The lady who suffered the humility of having her trousers torn by a politician, was nevertheless not so easy to intimidate and she reported the incident to Apac police! The Hon. Malakwang was thereafter arrested, but is out on a police bond.
As the first ‘trouser incident’ was only the first of a string of assaults, it has become clear that such leg wear carry a great deal of symbolic weight. Claiming that he is fulfilling the wishes of Won Nyaci, the Langi Supreme Cultural Leader, Hon. Malakwang’s actions – like many revolutionary or reactionary ones before – might be said to represent the negotiation of a certain transition. It does not matter so much how the Won Nyaci actually judges the wearing of trousers by women; what matters is that the Won Nyaci represents the weight of tradition.
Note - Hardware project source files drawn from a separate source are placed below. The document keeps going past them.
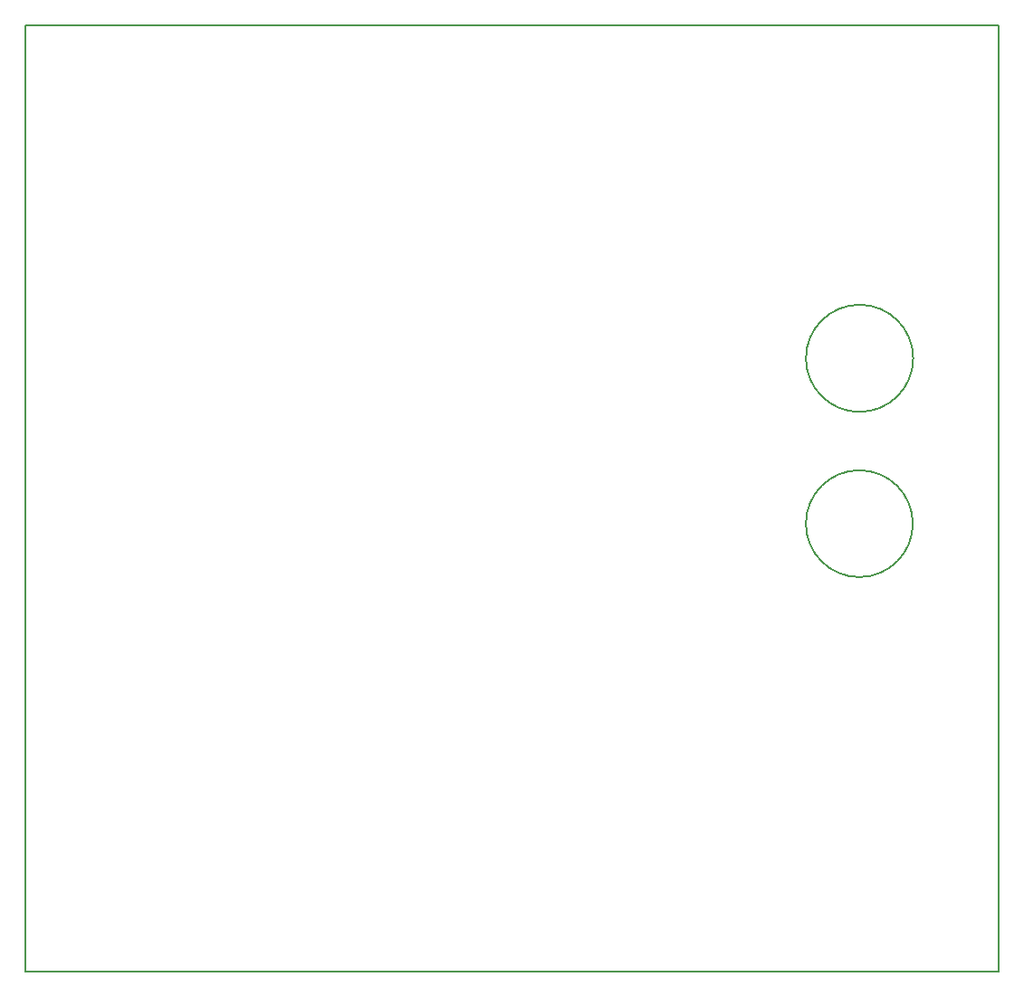
<source format=gbr>
%TF.GenerationSoftware,KiCad,Pcbnew,9.0.5*%
%TF.CreationDate,2025-11-16T19:48:47+01:00*%
%TF.ProjectId,OSCAR_Proc,4f534341-525f-4507-926f-632e6b696361,rev?*%
%TF.SameCoordinates,Original*%
%TF.FileFunction,Profile,NP*%
%FSLAX46Y46*%
G04 Gerber Fmt 4.6, Leading zero omitted, Abs format (unit mm)*
G04 Created by KiCad (PCBNEW 9.0.5) date 2025-11-16 19:48:47*
%MOMM*%
%LPD*%
G01*
G04 APERTURE LIST*
%TA.AperFunction,Profile*%
%ADD10C,0.200000*%
%TD*%
G04 APERTURE END LIST*
D10*
X104370000Y-23440000D02*
X195370000Y-23440000D01*
X195370000Y-112000000D01*
X104370000Y-112000000D01*
X104370000Y-23440000D01*
X187384828Y-54635172D02*
G75*
G02*
X177355172Y-54635172I-5014828J0D01*
G01*
X177355172Y-54635172D02*
G75*
G02*
X187384828Y-54635172I5014828J0D01*
G01*
X187349170Y-70110830D02*
G75*
G02*
X177350830Y-70110830I-4999170J0D01*
G01*
X177350830Y-70110830D02*
G75*
G02*
X187349170Y-70110830I4999170J0D01*
G01*
M02*

</source>
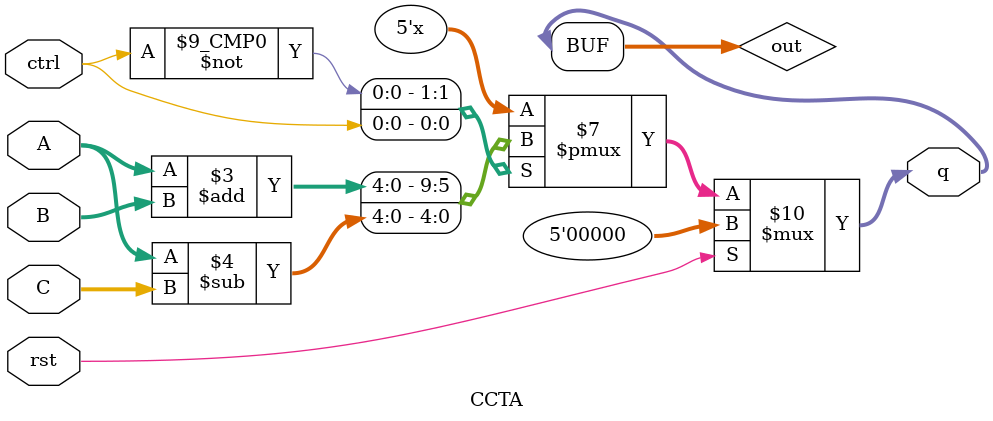
<source format=v>
module CCTA(
        input [3:0] A,
        input [3:0] B,
        input [3:0] C,
        input rst,
        input ctrl,
        output [4:0] q
);

reg [4:0] out = 4'b0000;

assign q = out;

always @(A,B,C,rst,ctrl)
begin
    if (!rst)
    begin
        case(ctrl)
            0: out <= A+B;
            1: out <= A-C;
        endcase
    end
    else
    out <= 4'b0000;
end

endmodule
</source>
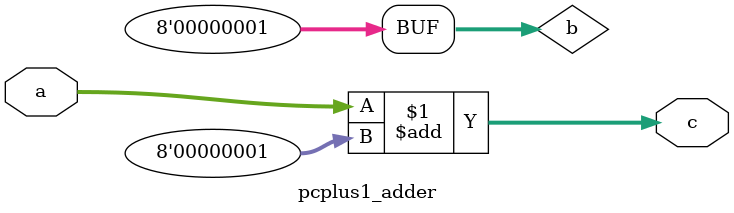
<source format=v>
module pcplus1_adder(
input wire [7:0] a,
output wire[7:0] c
);

wire [7:0] b = 8'b00000001;

assign c= a+b;
endmodule
</source>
Many developments in Africa have been described within the dichotomous paradigm of tradition-modernity, and most of them have been pretty unhelpful, describing all that Africa is not and failing to understand what is. But The Trouser Incidents of Apac are so obviously, to me at least, about a transition from a patriarchal society which defined a ‘Good Langi Woman’ in terms of subservience, modesty, domesticity and motherhood, to a patriarchal society where women are relatively more independent: educated and earning an income while still mothers.
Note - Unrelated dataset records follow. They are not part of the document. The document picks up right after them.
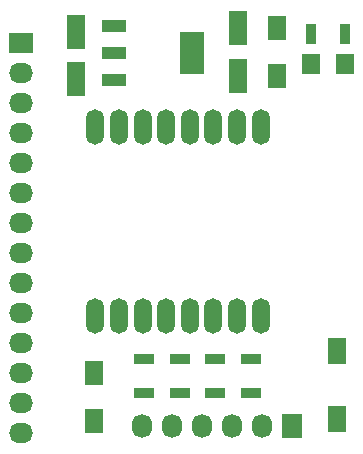
<source format=gbr>
G04 #@! TF.FileFunction,Soldermask,Top*
%FSLAX46Y46*%
G04 Gerber Fmt 4.6, Leading zero omitted, Abs format (unit mm)*
G04 Created by KiCad (PCBNEW (2015-06-25 BZR 5821)-product) date Tue 19 Apr 2016 11:43:48 CEST*
%MOMM*%
G01*
G04 APERTURE LIST*
%ADD10C,0.100000*%
%ADD11R,1.597660X1.800860*%
%ADD12R,1.727200X2.032000*%
%ADD13O,1.727200X2.032000*%
%ADD14R,2.032000X1.727200*%
%ADD15O,2.032000X1.727200*%
%ADD16R,1.501140X2.999740*%
%ADD17R,1.600000X2.000000*%
%ADD18R,1.700000X0.900000*%
%ADD19R,2.032000X3.657600*%
%ADD20R,2.032000X1.016000*%
%ADD21O,1.524000X3.000000*%
%ADD22R,0.900000X1.700000*%
%ADD23R,1.600000X2.180000*%
G04 APERTURE END LIST*
D10*
D11*
X137010140Y-107188000D03*
X139849860Y-107188000D03*
D12*
X135359000Y-137850000D03*
D13*
X132819000Y-137850000D03*
X130279000Y-137850000D03*
X127739000Y-137850000D03*
X125199000Y-137850000D03*
X122659000Y-137850000D03*
D14*
X112395000Y-105410000D03*
D15*
X112395000Y-107950000D03*
X112395000Y-110490000D03*
X112395000Y-113030000D03*
X112395000Y-115570000D03*
X112395000Y-118110000D03*
X112395000Y-120650000D03*
X112395000Y-123190000D03*
X112395000Y-125730000D03*
X112395000Y-128270000D03*
X112395000Y-130810000D03*
X112395000Y-133350000D03*
X112395000Y-135890000D03*
X112395000Y-138430000D03*
D16*
X117094000Y-104460040D03*
X117094000Y-108458000D03*
X130810000Y-104173020D03*
X130810000Y-108170980D03*
D17*
X134112000Y-108172000D03*
X134112000Y-104172000D03*
X118618000Y-137382000D03*
X118618000Y-133382000D03*
D18*
X122859000Y-135050000D03*
X122859000Y-132150000D03*
D19*
X126873000Y-106299000D03*
D20*
X120269000Y-106299000D03*
X120269000Y-108585000D03*
X120269000Y-104013000D03*
D21*
X118714000Y-112522000D03*
X120714000Y-112522000D03*
X122714000Y-112522000D03*
X124714000Y-112522000D03*
X126714000Y-112522000D03*
X128714000Y-112522000D03*
X130714000Y-112522000D03*
X132714000Y-112522000D03*
X118714000Y-128522000D03*
X120714000Y-128522000D03*
X122714000Y-128522000D03*
X124714000Y-128522000D03*
X126714000Y-128522000D03*
X128714000Y-128522000D03*
X130714000Y-128522000D03*
X132714000Y-128522000D03*
D22*
X139880000Y-104648000D03*
X136980000Y-104648000D03*
D23*
X139194320Y-131466000D03*
X139189680Y-137266000D03*
D18*
X128859000Y-135050000D03*
X128859000Y-132150000D03*
X131859000Y-135050000D03*
X131859000Y-132150000D03*
X125859000Y-132150000D03*
X125859000Y-135050000D03*
M02*

</source>
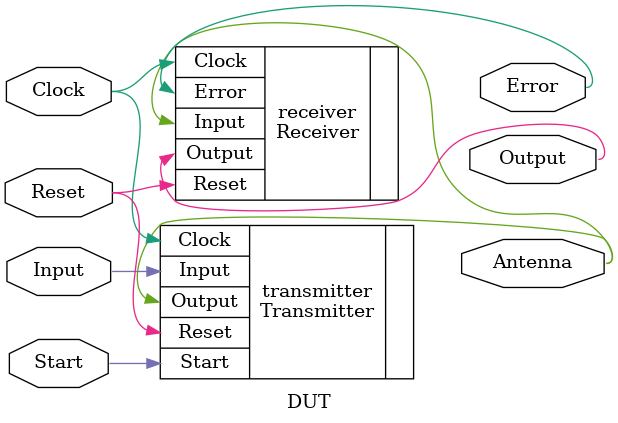
<source format=v>
`include "Transmitter/Transmitter.v"
`include "Receiver/Receiver.v"

module DUT(Start, Input, Reset, Clock, Antenna, Output, Error);
/*
 * Module `DUT`
 *
 * 802.11a IEEE whole module desing under test which make a closed loop
 * path from transmitter ro reciever and checks if the sending data and 
 * it's receving are the same or not 
 *
 * Sub modules:
 * + Transmitter/Transmitter.v
 * + Receiver/Receiver.v
 *
 * parameters:
 * Start    [1]: Active high one-shot start
 * Input    [1]: Input data stream
 * Reset    [1]: Active high asynchronous reset
 * Clock    [1]: Input clock
 * Antenna  [1]: transmitter output, reciever input
 * Output   [1]: Output Wifi data frame
 * Error    [1]: Error bit which uses for exception rasing
 *
 *************************************************
 * @author : sadrasabouri(sabouri.sadra@gmail.com)
 *************************************************
 */
    input wire Start;
    input wire Input;
    input wire Reset;
    input wire Clock;

    output wire Antenna;
    output wire Output;
    output wire Error;

    Transmitter transmitter(
        .Start(Start),
        .Input(Input),
        .Reset(Reset),
        .Clock(Clock),
        .Output(Antenna)
    );

    Receiver receiver(
        .Input(Antenna),
        .Reset(Reset),
        .Clock(Clock),
        .Output(Output),
        .Error(Error)
    );
endmodule

</source>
Trousers symbolised also in Europe all the masculine values of strength, intelligence and independence; and were therefore out of bounds for women. Karen Blixen, whose conditions of life on her farm in Kenya had made her a very independent and atypical woman, reflects upon the changing role of women in Europe in a letter to her mother in 1924:
I would like nothing but to become subservient to a Man whom I admire, but for a Pair of Trousers in themselves I do not harbour any holy Awe, and I think that it is good that they, like Geizler’s Hat, have come off their high Ground. They were perhaps once a holy Symbol, and that was perhaps happier and better Times, but now – nobody knows any more what it was they once symbolised.
(Letters from Africa 1914-1931, p. 241)
Trousers – ‘once a holy Symbol’ – had come off the pedestal in Europe, as women became more economically independent. During the First World War, hundreds of thousands of women had to earn a living independently of their husbands, conscripted or dead. In that context, and in the context of the next world war, it was difficult for the men to resist this development. But in Apac, it is being fought: with scissors. And, perhaps, in court.